Now if we just accept that fact that the folder structure is a subpar organizing tool. Then it helps the reflection :

  • We could “think” about what an Ideal organizing tool would look like and dedicate a limited functionality scope to a folder system

Now since I believe that as an Ideal organizing tool “depends” on the type of entity we are managing (because it depends on those entities relevant properties and relationships) then an exercise to reflect on a universal organizing system is actually an Ontological exercise of defining what “properties” and “relationships” are the “most common” and shared by all types of “entities”.

There are multiple attempts in the ontology discipline to do such things.
But for a usable example I like the KR ontology by John F. Sowa (a quick research and the official website contains a lots of interesting concepts). (Note that i’m not an expert in that field, and Sowa model is critiqued by other experts. It’s just a nice example to help me think)

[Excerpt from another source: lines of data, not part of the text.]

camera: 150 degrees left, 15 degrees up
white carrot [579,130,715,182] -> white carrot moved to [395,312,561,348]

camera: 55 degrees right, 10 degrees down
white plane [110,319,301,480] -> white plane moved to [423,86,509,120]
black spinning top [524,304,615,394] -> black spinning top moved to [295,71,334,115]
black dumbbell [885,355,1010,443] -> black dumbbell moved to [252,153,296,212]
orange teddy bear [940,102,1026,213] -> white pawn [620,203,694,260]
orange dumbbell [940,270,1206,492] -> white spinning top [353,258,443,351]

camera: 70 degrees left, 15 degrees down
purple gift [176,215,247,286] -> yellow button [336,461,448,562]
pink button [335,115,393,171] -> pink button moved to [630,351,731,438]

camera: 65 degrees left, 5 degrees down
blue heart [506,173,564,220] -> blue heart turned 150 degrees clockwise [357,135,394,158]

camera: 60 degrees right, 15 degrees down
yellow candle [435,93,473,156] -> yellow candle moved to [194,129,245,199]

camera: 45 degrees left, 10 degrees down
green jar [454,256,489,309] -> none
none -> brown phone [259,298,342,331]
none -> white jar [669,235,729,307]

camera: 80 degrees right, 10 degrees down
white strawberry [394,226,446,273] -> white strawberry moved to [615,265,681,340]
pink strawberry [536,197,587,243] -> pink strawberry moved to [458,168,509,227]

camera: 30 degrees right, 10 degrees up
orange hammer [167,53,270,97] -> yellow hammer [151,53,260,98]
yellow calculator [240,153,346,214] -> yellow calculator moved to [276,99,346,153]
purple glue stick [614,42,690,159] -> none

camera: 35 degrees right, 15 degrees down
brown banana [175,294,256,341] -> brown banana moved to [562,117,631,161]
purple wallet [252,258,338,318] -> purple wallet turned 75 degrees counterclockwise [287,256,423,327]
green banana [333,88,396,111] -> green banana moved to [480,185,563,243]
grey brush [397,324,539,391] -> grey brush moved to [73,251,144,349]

One very interesting concept is the distinction he maked between physical and Abstract

  • Physical is located in some place and occurs at some point in time
  • Abstract has no location in space and does not occur in time

by that sense, the STIR model doesn’t handle Abstract entities properly.

I know we could go down the rabbit hole of saying that we don’t “organise” abstract entities, we organise “notes” wich are “physical entities” talking about “abstract entities” but the issue is the same.

A good example from Sowa’s model is a “Schema”
( A physical continuant is an object, and an abstract continuant is a schema that may be used to characterize some object.).

Where would you “put” a Schema ?

Anyhow I have no definite answer to all those reflections.
Thanks a lot for the work on STIR and ACE, it’s always a blast to at least try those model.

Hope that I could spark some reflection.